Apprenticeship program gives students real-world writing experience
Just a few weeks into the spring semester, junior English major and creative writing minor Elizabeth Richardson was given an ambitious task: Plan and lead a specific social media campaign for SafeKidsStories, a web initiative created by Lorene Cary, a senior lecturer in the Department of English in the School of Arts & Sciences.
It’s just one of the many real-world experiences Richardson is getting to tackle as part of the Bassini Writing Apprenticeship Program.
“I am researching every day and constantly trying to think outside the box, to think about who I am trying to reach through this project,” Richardson says. “It’s also helping me gain problem-solving skills.”
The apprenticeship program, which is run out of the Center for Programs in Contemporary Writing, was founded in 2003 with support from University alumni Reina Marin and Emilio Bassini. It’s an active learning initiative in which students acquire skills and gain knowledge by working directly with a writer on his or her current project. Each apprentice receives one course credit (English 199) as part of the program.
Since the program started in mid-January, Richardson has met every week with Cary, a best-selling writer and activist, who provides feedback and often assigns new responsibilities. Cary has two apprentices this semester—the other is Kaitlin Moore, a sophomore in the College of Arts & Sciences who’s planning to major in English with a creative writing focus.
Moore’s initial work has focused on writing stories for SafeKidsStories about forward-thinking initiatives evolving out of Jubilee School in West Philadelphia, such as a recent silent march held by the middle school-aged students.
“Serving as a Bassini apprentice has been so rewarding already,” Moore says. “It has been an opportunity for me to help people, to share their stories. It’s good work, work I believe in.”

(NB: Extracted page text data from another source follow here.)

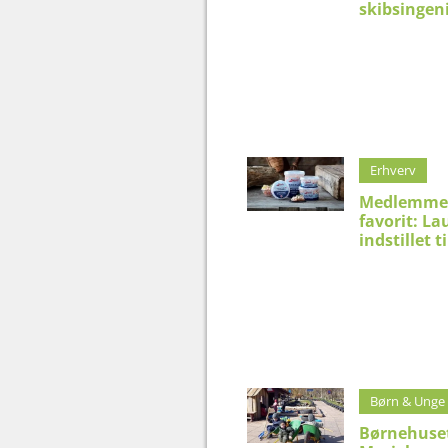
skibsingen
Erhverv
Medlemme
favorit: La
indstillet t
Børn & Unge
Børnehuse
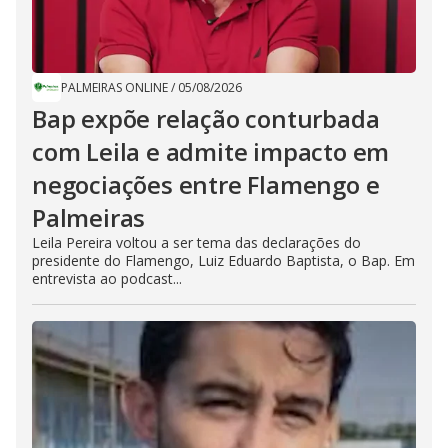
PALMEIRAS ONLINE
/
05/08/2026
Bap expõe relação conturbada
com Leila e admite impacto em
negociações entre Flamengo e
Palmeiras
Leila Pereira voltou a ser tema das declarações do
presidente do Flamengo, Luiz Eduardo Baptista, o Bap. Em
entrevista ao podcast...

Cary’s goal to have her apprentices get “a real experience of hustle” is coming to fruition. That is, Cary says, “what writing is all about.”

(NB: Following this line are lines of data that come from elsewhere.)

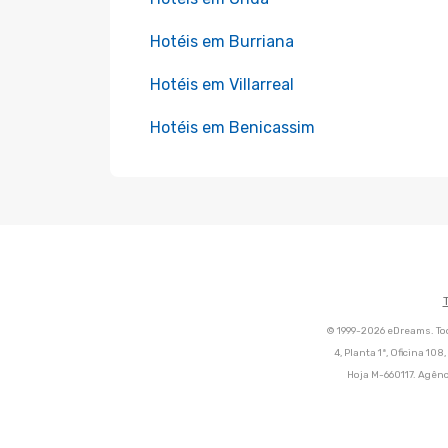
Hotéis em Burriana
Hotéis em Villarreal
Hotéis em Benicassim
© 1999-2026 eDreams. Tod
4, Planta 1ª, Oficina 10
Hoja M-660117. Agênc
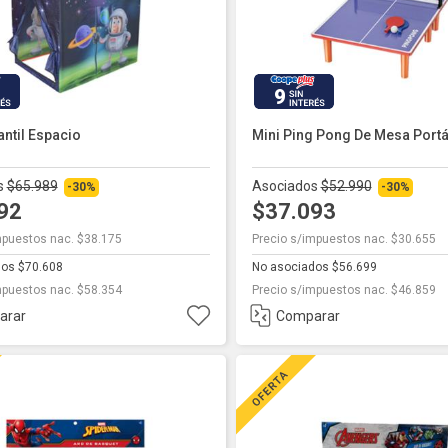
9
antil Espacio
Mini Ping Pong De Mesa Portát
s
$65.989
Asociados
$52.990
-30%
-30%
192
$37.093
mpuestos nac. $38.175
Precio s/impuestos nac. $30.655
dos $70.608
No asociados $56.699
mpuestos nac. $58.354
Precio s/impuestos nac. $46.859
arar
Comparar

The experience has been similar for Maya Arthur, a sophomore English major, and Divya Ramesh, a senior majoring in psychology and Hispanic studies with a minor in creative writing, who both are working with mentor Rachel Zolf, a poet and scholar who has recently moved to Philadelphia from Canada and now serves as community partnerships developer at Kelly Writers House.
Arthur and Ramesh are helping Zolf develop creative writing workshops in the Philadelphia community. For example, Arthur is working on a program specifically for LGBTQ youth, and Ramesh is developing a workshop for foster children.

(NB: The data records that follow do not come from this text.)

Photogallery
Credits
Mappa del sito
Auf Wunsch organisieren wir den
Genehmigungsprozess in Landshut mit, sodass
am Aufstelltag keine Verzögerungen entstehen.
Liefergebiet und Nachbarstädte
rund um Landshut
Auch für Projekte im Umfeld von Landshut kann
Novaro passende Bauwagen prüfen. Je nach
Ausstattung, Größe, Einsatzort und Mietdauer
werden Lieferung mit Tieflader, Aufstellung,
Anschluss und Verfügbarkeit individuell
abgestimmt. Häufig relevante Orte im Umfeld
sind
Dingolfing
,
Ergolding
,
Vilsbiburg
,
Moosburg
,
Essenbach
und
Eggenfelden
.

“I want them both to come away with a broader sense of what writing can do in the world and what it can’t do, and what they have to offer,” Zolf says. “I believe that everyone can be a writer, and I’m trying to teach them about how to cultivate voice in a range of workshop settings.”
By the end of the semester, Ramesh hopes that she and Arthur will have developed a two-month long workshop curriculum.
“I hope that I can take this curriculum and the lessons that I learn wherever I go after graduation to start a workshop like those that Rachel envisions,” Ramesh says.
Having creative freedom and being encouraged to explore different directions has been a highlight of the program, says Hannah Judd, a junior music major. Judd is an apprentice for Herman Beavers, a professor of English and Africana studies and graduate and undergraduate chair of Africana Studies.
Beavers has tasked Judd with doing archival research on life in 19th-century Ohio, especially around Cincinnati, which provides the setting for Toni Morrison’s “Beloved.” Beavers is working on a series of poems on two of the characters who disappear from the novel on the first page—he wants to tell a tale of what happened to them.
“I realized quickly that I needed to know more history about where they were, what it was like,” Beavers says. “I need enough detail to push the poems in a way that feels authentic.”
Judd is writing reports on what she finds in newspaper stories, advertisements, editorials, and more, being sure to describe the way journalists and public figures used language back then.
Beavers says that he encourages Judd to write, and write often, because “you have to write a lot of bad stuff before you can write good stuff.” He says he’ll read anything she turns into him—“it doesn’t matter what shape it’s in.”
“It’s so important that younger writers can count on older writers to be open to sharing with them about how it is they do what they do,” Beavers adds. “They shouldn’t mystify the process. At the end of the day, it should be demystified.”